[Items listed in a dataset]
━━━━━━━━━━━━━━━━━━━━━━━━━━━━━━
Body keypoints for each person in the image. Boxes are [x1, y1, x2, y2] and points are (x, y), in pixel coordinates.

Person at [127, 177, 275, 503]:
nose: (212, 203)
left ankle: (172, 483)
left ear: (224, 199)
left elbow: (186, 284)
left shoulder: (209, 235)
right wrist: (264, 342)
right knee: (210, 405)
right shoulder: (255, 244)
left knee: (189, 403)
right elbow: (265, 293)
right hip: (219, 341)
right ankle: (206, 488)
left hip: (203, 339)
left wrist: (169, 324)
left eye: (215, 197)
━━━━━━━━━━━━━━━━━━━━━━━━━━━━━━
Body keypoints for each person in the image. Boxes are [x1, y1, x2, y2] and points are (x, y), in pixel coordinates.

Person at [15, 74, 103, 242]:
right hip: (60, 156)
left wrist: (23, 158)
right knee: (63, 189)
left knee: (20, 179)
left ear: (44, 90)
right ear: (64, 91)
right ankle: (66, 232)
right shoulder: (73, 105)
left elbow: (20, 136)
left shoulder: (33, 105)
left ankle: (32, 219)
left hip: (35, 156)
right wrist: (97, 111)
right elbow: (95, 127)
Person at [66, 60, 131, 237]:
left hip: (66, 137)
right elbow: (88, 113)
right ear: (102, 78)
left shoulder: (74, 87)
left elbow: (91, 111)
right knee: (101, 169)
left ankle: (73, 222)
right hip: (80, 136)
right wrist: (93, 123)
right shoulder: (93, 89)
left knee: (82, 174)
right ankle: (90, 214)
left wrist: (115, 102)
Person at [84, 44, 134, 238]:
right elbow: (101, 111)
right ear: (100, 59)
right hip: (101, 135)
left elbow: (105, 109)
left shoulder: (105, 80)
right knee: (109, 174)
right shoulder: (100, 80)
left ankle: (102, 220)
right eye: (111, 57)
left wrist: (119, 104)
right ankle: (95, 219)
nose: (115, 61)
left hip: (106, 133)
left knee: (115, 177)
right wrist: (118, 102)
━━━━━━━━━━━━━━━━━━━━━━━━━━━━━━
== What needs to be done ==
Starting at the line that has "left elbow: (186, 284)" in the records above, restate word for word every line until the one that has "left eye: (215, 197)", and include that one as well.

== Written response ==
left elbow: (186, 284)
left shoulder: (209, 235)
right wrist: (264, 342)
right knee: (210, 405)
right shoulder: (255, 244)
left knee: (189, 403)
right elbow: (265, 293)
right hip: (219, 341)
right ankle: (206, 488)
left hip: (203, 339)
left wrist: (169, 324)
left eye: (215, 197)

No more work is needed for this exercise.